# [Records]

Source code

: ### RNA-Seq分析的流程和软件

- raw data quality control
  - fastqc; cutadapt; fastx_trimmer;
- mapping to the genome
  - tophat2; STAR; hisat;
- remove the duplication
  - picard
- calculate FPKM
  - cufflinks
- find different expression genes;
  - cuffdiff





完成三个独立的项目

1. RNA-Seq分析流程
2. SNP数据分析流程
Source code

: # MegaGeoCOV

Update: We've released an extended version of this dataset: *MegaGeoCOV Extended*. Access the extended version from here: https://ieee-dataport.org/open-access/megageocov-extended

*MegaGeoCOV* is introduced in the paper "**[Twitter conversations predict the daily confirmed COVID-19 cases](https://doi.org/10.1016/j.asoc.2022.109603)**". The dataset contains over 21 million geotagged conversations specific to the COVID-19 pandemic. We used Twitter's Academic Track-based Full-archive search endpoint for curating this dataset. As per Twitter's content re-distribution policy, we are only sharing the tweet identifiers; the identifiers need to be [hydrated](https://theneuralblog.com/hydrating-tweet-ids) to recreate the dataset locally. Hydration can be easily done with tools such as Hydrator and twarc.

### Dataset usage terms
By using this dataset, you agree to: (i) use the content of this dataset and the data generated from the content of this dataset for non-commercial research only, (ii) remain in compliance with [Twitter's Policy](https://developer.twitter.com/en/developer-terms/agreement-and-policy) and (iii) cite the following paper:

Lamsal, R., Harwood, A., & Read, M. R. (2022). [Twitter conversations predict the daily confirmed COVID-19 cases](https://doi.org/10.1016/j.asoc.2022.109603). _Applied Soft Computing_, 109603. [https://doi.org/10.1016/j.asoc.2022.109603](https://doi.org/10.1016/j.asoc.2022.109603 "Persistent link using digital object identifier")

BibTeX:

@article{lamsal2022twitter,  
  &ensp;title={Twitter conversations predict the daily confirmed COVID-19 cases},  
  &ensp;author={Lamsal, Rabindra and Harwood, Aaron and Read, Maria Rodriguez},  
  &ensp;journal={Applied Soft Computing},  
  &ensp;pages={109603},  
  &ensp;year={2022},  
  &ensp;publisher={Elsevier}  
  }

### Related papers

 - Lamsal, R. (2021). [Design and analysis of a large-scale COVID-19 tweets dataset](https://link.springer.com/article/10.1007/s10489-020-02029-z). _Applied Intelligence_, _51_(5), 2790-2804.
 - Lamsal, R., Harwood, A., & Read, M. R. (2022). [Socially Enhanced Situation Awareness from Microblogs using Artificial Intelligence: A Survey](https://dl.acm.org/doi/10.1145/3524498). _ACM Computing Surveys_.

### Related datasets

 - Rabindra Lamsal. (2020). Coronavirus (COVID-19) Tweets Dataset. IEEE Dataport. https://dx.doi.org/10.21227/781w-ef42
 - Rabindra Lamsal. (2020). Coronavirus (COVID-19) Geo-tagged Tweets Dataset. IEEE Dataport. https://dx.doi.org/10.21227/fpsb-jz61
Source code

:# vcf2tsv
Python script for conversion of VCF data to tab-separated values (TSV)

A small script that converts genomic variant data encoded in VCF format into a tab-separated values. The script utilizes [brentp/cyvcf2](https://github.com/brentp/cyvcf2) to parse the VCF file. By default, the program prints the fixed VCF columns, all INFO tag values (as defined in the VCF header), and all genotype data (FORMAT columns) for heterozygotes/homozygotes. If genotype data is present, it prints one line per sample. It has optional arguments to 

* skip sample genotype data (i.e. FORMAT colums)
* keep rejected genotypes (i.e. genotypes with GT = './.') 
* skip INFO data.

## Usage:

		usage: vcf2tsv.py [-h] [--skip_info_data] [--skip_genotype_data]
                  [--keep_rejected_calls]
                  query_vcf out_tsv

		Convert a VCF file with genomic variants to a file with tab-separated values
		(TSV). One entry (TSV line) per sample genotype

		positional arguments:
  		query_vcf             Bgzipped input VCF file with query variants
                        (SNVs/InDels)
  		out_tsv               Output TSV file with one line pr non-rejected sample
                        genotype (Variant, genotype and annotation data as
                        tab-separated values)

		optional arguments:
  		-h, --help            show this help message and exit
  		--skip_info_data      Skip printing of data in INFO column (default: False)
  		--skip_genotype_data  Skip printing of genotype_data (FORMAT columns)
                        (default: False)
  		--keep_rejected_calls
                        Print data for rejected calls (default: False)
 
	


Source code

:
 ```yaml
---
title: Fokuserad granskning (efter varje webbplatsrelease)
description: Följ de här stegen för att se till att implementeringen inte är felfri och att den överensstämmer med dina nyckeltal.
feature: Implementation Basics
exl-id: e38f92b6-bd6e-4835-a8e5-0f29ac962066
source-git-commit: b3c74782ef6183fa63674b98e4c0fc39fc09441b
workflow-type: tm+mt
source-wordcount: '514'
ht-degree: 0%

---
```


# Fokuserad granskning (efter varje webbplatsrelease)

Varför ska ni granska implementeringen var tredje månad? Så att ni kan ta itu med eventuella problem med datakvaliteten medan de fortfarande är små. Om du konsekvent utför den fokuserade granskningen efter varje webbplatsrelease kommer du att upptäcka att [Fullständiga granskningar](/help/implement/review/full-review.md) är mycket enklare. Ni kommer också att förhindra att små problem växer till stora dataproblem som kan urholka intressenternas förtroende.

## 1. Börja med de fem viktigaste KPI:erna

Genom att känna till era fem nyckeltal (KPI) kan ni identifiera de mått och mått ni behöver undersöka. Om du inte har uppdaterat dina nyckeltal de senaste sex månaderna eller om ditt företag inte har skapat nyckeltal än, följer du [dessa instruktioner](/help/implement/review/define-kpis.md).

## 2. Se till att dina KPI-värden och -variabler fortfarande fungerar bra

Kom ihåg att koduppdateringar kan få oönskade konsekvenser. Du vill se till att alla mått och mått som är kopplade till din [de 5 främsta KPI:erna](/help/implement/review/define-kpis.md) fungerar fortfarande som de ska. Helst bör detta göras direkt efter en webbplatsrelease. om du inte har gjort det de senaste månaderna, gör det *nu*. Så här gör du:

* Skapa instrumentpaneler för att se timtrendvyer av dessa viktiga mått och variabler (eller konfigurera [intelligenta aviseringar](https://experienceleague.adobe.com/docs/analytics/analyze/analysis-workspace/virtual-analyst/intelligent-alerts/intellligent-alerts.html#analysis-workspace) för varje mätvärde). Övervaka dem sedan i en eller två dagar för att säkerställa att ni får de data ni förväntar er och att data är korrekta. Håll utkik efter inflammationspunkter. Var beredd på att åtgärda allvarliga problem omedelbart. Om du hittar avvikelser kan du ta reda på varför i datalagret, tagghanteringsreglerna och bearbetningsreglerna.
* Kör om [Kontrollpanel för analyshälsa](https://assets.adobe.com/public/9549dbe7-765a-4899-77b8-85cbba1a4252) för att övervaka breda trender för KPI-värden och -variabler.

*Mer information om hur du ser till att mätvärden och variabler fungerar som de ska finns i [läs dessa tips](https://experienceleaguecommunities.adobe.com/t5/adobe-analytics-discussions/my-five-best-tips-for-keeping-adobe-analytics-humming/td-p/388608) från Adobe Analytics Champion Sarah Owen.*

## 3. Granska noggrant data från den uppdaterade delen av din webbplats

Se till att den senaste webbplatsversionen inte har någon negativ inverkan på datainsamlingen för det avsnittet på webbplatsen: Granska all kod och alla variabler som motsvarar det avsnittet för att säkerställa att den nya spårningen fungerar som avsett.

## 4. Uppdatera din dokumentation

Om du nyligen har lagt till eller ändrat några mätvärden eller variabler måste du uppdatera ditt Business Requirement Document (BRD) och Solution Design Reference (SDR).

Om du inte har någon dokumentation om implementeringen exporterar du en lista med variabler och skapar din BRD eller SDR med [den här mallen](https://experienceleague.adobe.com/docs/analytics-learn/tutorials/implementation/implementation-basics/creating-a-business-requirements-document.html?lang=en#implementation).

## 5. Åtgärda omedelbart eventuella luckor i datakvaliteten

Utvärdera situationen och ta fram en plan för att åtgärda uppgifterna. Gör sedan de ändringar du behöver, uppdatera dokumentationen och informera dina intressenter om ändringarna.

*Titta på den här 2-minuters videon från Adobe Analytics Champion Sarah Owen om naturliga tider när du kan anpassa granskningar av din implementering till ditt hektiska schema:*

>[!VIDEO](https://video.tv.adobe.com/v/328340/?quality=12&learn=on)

...

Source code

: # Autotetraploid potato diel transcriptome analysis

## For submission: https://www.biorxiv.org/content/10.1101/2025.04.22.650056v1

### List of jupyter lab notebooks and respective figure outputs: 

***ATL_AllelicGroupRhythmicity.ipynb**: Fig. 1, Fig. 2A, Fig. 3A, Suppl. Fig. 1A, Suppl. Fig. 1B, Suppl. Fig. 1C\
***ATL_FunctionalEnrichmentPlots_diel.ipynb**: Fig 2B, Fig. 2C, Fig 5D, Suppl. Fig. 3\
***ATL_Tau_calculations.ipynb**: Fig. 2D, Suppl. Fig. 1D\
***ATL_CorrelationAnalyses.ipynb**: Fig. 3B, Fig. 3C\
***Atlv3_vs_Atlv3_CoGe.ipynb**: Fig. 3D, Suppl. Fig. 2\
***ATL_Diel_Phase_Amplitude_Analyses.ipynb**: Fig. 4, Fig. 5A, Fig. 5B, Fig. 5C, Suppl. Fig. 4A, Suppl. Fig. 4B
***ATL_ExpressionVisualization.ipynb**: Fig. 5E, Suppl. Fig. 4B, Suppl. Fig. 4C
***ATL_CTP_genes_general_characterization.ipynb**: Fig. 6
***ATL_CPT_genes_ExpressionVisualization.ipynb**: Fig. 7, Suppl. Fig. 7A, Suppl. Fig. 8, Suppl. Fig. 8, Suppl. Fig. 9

# [Exercise goal]
In the listing above, find the line with "with GT = './.')" and the line with "(SNVs/InDels)", then print exactly those lines and every line between them.

# [Response box]
* keep rejected genotypes (i.e. genotypes with GT = './.') 
* skip INFO data.

## Usage:

		usage: vcf2tsv.py [-h] [--skip_info_data] [--skip_genotype_data]
                  [--keep_rejected_calls]
                  query_vcf out_tsv

		Convert a VCF file with genomic variants to a file with tab-separated values
		(TSV). One entry (TSV line) per sample genotype

		positional arguments:
  		query_vcf             Bgzipped input VCF file with query variants
                        (SNVs/InDels)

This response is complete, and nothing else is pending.